Kasus kebocoran data tidak hanya sekali atau dua kali terjadi di Indonesia. Pada tahun 2020 ini dikabarkan sudah terjadi empat kasus kebocoran data, yaitu data pengguna e-commerce Tokopedia dan Bhinneka, data pemilih di Komisi Pemilihan Umum, serta data pasien positif Covid-19 Indonesia.
Untuk memberi kepastian hukum terhadap konsumen di Indonesia, menurut Siti Alifah Dina (peneliti Center for Indonesian Policy Studies – CIPS) pengesahan RUU Perlindungan Data Pribadi perlu dipercepat. Selain kepastian hukum, pengesahan RUU ini diharapkan dapat meredam kekhawatian publik akan kasus kebocoran data.
“Pandemi Covid-19 sendiri telah mengubah cara masyarakat dalam beraktivitas, terutama dalam menggunakan perangkat digital. Adanya kebijakan Pembatasan Sosial Berskala Besar (PSBB) dan imbauan social distancing menyebabkan semakin banyak konsumen melakukan transaksi secara online,” ujar Siti.
Laporan Analytic Data Advertising (ADA) menunjukkan bahwa sejak bulan Maret 2020 terdapat peningkatan aktivitas belanja online hingga mencapai 400 persen. Sedangkan Bank Indonesia mencatat jumlah pembayaran e-commerce mencapai 98,3 juta transaksi pada bulan Maret 2020 dan jumlahnya mencapai Rp27 triliun.
Isu pengaturan perlindungan data pribadi saat ini tersebar di berbagi kementerian atau lembaga dalam 32 undang-undang dan regulasi turunannya. Seperti misalnya, penyalahgunaan data pribadi dalam e-commerce diatur dalam UU Telekomunikasi, UU Informasi dan Transaksi Elektronik (ITE), UU Perlindungan Konsumen, UU Perdagangan, Peraturan Pemerintah, dan Peraturan Menteri.
“Regulasi yang ada saat ini belum mampu sepenuhnya melindungi data pribadi konsumen. Pemerintah seharusnya mampu menciptakan rasa aman bagi konsumen saat konsumen harus menyerahkan data pribadinya untuk keperluan transaksi atau apapun,” lanjut Siti.

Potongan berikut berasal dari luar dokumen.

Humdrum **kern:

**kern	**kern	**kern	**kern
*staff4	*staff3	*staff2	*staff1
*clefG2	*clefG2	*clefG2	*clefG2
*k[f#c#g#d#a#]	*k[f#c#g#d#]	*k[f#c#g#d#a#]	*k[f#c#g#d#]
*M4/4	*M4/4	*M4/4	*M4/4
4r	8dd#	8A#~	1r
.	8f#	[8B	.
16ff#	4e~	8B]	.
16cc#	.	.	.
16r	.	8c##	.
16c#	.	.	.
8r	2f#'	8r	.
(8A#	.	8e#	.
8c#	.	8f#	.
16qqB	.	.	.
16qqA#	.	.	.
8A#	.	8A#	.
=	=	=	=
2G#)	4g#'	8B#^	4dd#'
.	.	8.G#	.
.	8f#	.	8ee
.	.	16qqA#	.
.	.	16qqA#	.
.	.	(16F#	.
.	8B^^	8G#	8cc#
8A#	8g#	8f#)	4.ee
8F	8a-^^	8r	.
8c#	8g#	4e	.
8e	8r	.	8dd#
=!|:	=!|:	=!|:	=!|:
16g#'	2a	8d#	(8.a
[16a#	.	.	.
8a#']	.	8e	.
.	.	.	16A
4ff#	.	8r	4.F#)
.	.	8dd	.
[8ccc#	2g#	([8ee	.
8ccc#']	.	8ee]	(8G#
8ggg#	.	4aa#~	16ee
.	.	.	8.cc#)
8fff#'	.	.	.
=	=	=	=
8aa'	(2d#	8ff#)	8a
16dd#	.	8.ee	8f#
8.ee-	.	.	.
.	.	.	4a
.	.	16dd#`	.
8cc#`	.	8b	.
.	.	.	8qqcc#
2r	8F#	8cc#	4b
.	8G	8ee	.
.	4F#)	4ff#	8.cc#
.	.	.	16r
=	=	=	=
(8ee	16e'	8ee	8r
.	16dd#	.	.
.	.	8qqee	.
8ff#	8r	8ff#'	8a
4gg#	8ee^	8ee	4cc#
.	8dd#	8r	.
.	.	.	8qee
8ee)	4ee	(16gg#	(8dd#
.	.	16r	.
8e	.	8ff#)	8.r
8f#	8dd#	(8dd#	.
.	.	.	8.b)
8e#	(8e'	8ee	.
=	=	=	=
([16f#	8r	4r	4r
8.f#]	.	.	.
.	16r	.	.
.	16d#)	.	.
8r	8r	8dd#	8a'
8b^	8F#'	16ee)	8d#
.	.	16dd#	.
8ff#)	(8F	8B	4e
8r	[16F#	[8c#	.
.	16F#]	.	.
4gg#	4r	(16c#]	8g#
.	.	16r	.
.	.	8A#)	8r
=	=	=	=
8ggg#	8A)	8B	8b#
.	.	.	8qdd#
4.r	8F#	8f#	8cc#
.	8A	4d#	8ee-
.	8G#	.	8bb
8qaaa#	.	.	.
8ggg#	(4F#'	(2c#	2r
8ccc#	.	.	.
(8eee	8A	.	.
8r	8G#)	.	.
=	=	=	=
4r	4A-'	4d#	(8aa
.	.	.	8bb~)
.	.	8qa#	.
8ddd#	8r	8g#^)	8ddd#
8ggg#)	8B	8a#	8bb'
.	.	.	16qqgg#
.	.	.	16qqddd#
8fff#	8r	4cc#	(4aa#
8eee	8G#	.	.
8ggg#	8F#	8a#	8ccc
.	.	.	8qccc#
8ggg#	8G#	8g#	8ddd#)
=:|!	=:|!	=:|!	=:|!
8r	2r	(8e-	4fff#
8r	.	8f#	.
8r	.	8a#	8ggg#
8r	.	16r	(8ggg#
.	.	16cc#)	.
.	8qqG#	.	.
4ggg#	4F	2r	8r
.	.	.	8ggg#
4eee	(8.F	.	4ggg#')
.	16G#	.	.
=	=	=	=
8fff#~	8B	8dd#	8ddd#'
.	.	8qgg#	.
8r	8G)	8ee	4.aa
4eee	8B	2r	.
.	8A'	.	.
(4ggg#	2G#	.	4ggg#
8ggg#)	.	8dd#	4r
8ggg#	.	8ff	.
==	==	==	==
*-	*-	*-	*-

Menurut Siti, implementasi dan pengawasan perlindungan konsumen akan sulit dipastikan jika tidak ada koordinasi dari kementerian terkait.
“Lemahnya kerangka kebijakan dan implementasi perlindungan data pribadi membuat konsumen Indonesia sangat bergantung kepada tindakan bisnis bertanggung jawab (responsible business conduct) yang dilakukan secara mandiri (self-regulatory). Contohnya adalah penandatanganan kode etik bersama oleh tiga asosiasi fintech (Aftech, AFPI, dan AFSI) pada September 2019 terkait perlindungan konsumen, perlindungan privasi dan data pribadi, mitigasi risiko siber dan mekanisme minimal penanganan aduan konsumen,” jelas Siti.
Menurut Siti, RUU Perlindungan Data Pribadi seharusnya mengatur hak dan kewajiban antara penyedia layanan dengan konsumen. Hal tersebut penting untuk dilakukan guna memperjelas tujuan penggunaan data pribadi dan data lain yang dapat diakses oleh penyedia layanan untuk bertransaksi.
Jika pengesahan RUU Perlindungan Data Pribadi telah dilakukan dan terjadi kebocoran data, maka pengendali data wajib menyampaikan pemberitahuan tertulis kepada pemilik data dan instansi pengawas paling lambat 72 jam sejak kejadian.